The PCORI Health Care Horizon Scanning System (HCHSS) conducts horizon scanning to better inform its patient-centered outcomes research investments. Initially, PCORI defined the HCHSS project scope to focus on interventions with high potential for disruption in the United States in 5 priority areas: Alzheimer’s disease and other dementias, cancer, cardiovascular diseases, mental and behavioral health conditions, and rare diseases. In addition, the system captures high-level disruptive trends across all clinical areas, which may lead PCORI to expand the project scope to include other priority areas in the future.
In early 2020, the COVID-19 pandemic created a fast-moving, widespread public health crisis. In May 2020, PCORI expanded its HCHSS to elucidate the landscape of potentially impactful applications for COVID-19. The HCHSS COVID-19 supplement scans for, identifies, monitors, and reports on emerging and available COVID-19-related treatments, diagnostics, preventive measures, management strategies, and systems changes with potential for high impact to patient outcomes—for individuals and populations—in the United States in the next 12 months.
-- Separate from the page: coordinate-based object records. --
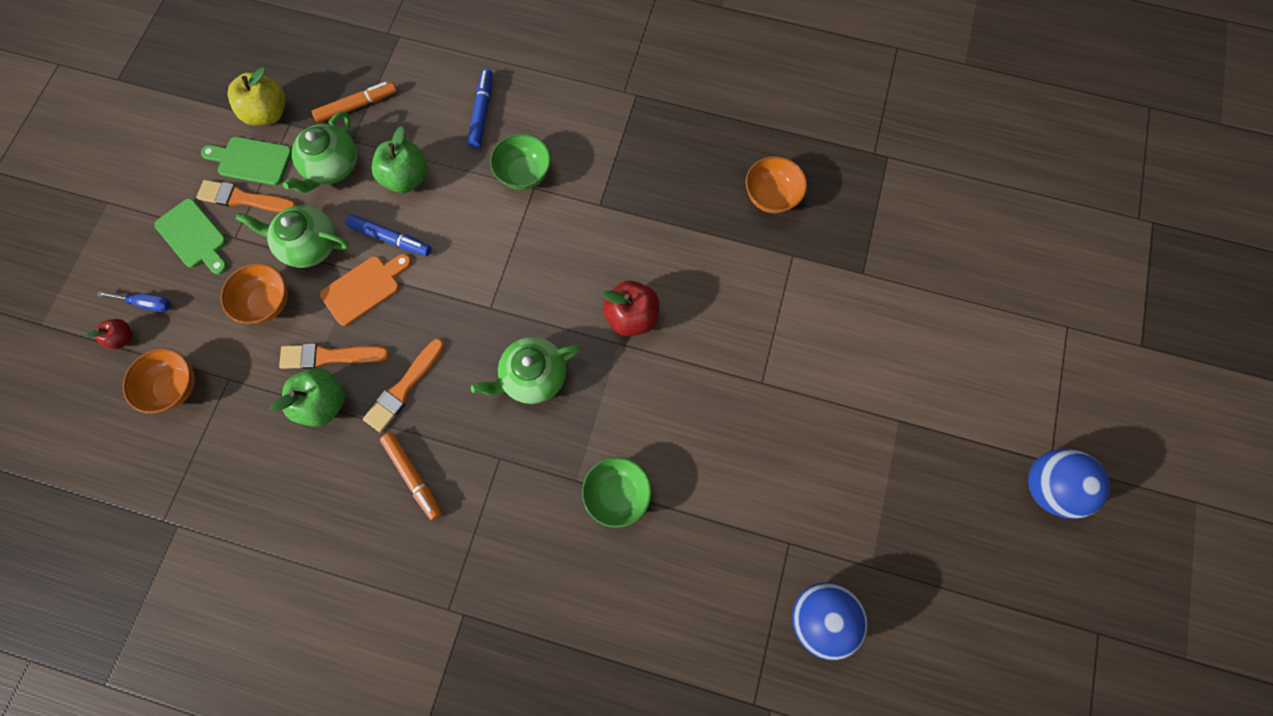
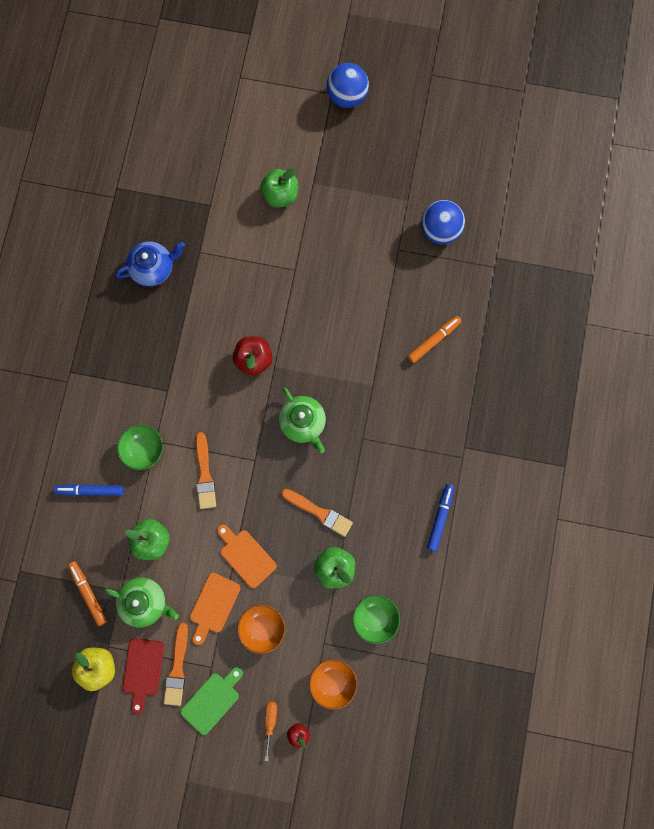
camera: 95 degrees left, 5 degrees up
(148, 303) = (270, 722): blue screwdriver -> orange screwdriver
(251, 161) = (143, 670): green cutting board -> red cutting board
(310, 245) = (213, 605): green teapot -> orange cutting board
(330, 356) = (300, 571): orange brush -> orange brush (204, 474)
(391, 239) = (204, 543): blue marker -> blue marker (440, 518)
(413, 476) = (380, 495): orange marker -> orange marker (434, 340)
(617, 493) = (378, 358): green bowl -> green bowl (375, 618)
(771, 196) = (153, 268): orange bowl -> blue teapot
(878, 371) = (280, 195): none -> green apple

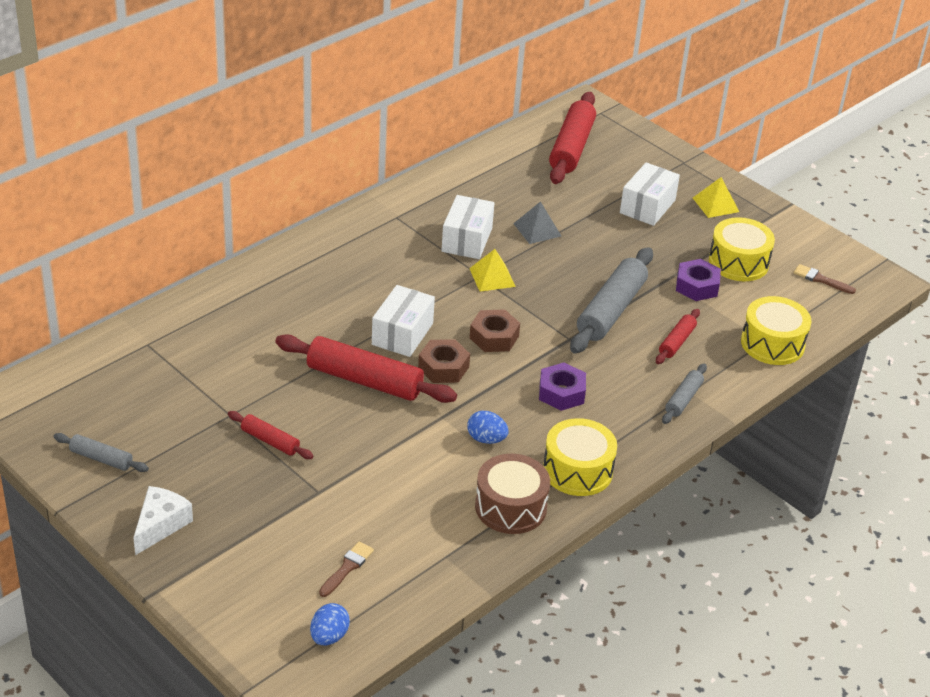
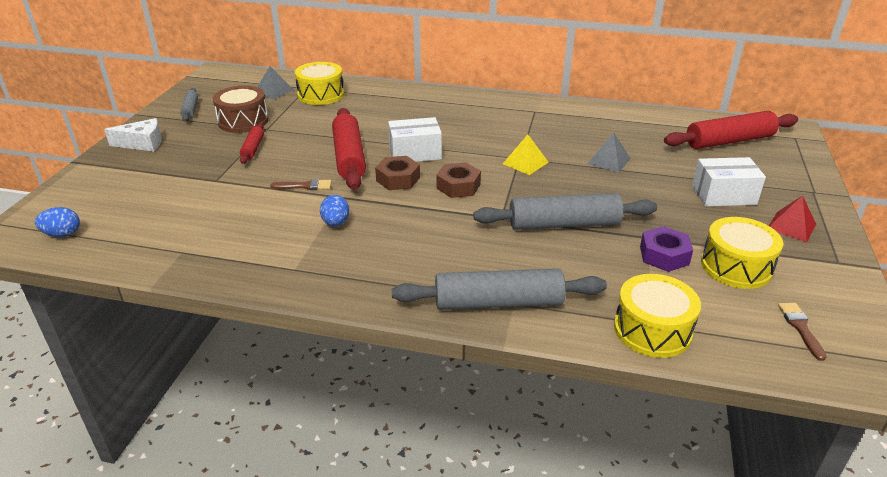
camera: 60 degrees right, 5 degrees down
(125, 373) = (273, 91): none -> grey pyramid
(347, 568) = (142, 216): brown brush -> brown brush (305, 186)
(467, 240) = (551, 140): white box -> none
(510, 507) = (264, 261): brown drum -> brown drum (243, 121)
(561, 393) = (429, 237): purple nut -> none
(577, 470) = (339, 278): yellow drum -> yellow drum (321, 95)
(676, 342) = (572, 271): red rolling pin -> none
(683, 399) = (498, 303): grey rolling pin -> grey rolling pin, size x1.94
(715, 204) = (791, 226): yellow pyramid -> red pyramid

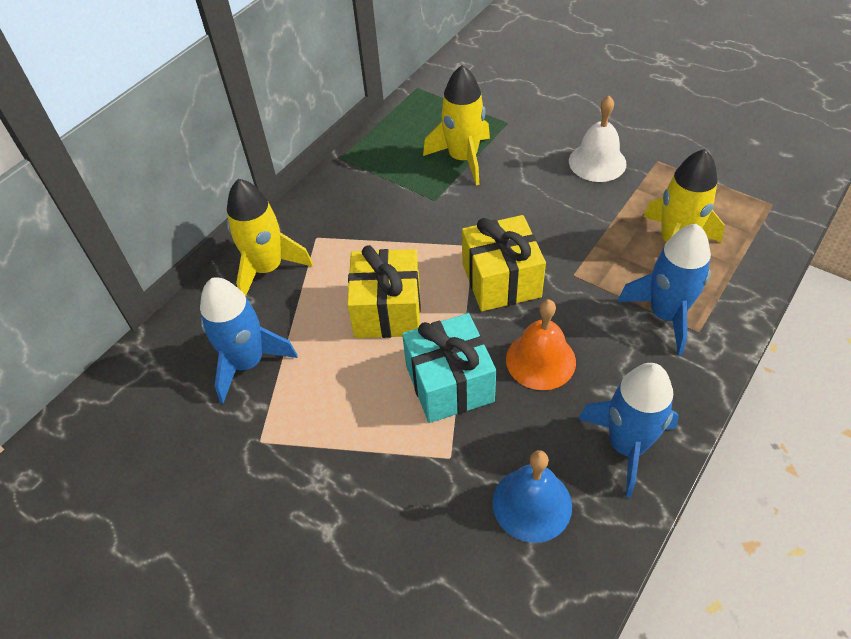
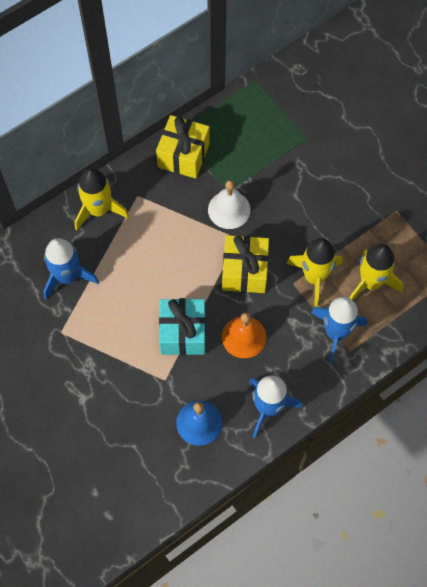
camera: 15 degrees right, 15 degrees up
(387, 310) = (164, 269): yellow gift -> yellow gift (183, 155)
(463, 158) = (261, 161): yellow rocket -> yellow rocket (314, 277)
(597, 162) = (353, 197): white bell -> white bell (229, 209)

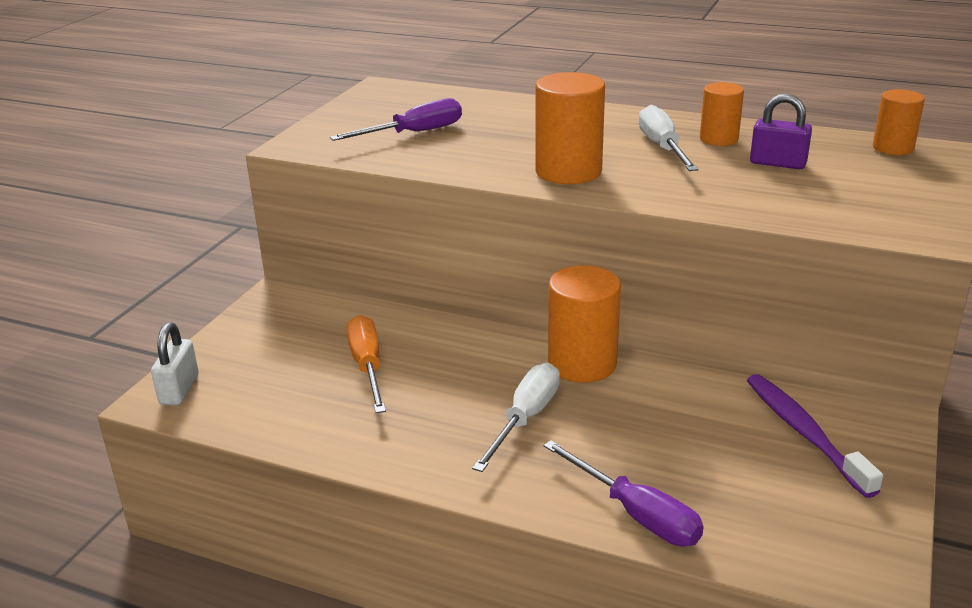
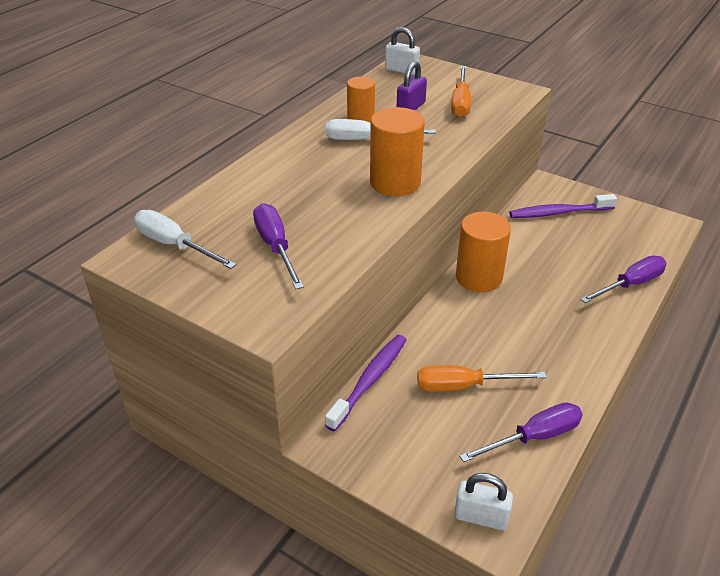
camera: 80 degrees left, 10 degrees up
(289, 421) = (534, 437): none -> purple screwdriver
(366, 307) = (369, 381): none -> purple toothbrush
(525, 418) = (539, 312): white screwdriver -> white screwdriver (174, 245)
(828, 193) = (460, 103): none -> orange screwdriver
(893, 148) = (401, 70): orange cylinder -> white padlock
The HCHSS COVID-19 supplement produces 3 main outputs:
- Biweekly COVID-19 Scans (eg, this document) provide ECRI Horizon Scanning with a vehicle to inform PCORI and the public in a timely manner of important topics of interest identified during ongoing scanning and topic identification or through the ECRI stakeholder survey process.
- Status Reports (quarterly) briefly list and describe all COVID-19-related topics identified, monitored, and recently archived.
- High Impact Reports (every 4 months) highlight those topics that ECRI internal stakeholders (eg, physicians, nurses, allied health professionals, public health professionals, first responders, health systems experts, clinical engineers, researchers, business and finance professionals, and information technology professionals) have identified as having potential for high impact relative to COVID-19 in the United States.
Commentary in this COVID-19 Scan reflects preliminary views of ECRI Horizon Scanning and internal ECRI stakeholders.
The information contained in this document has not been vetted by other stakeholders.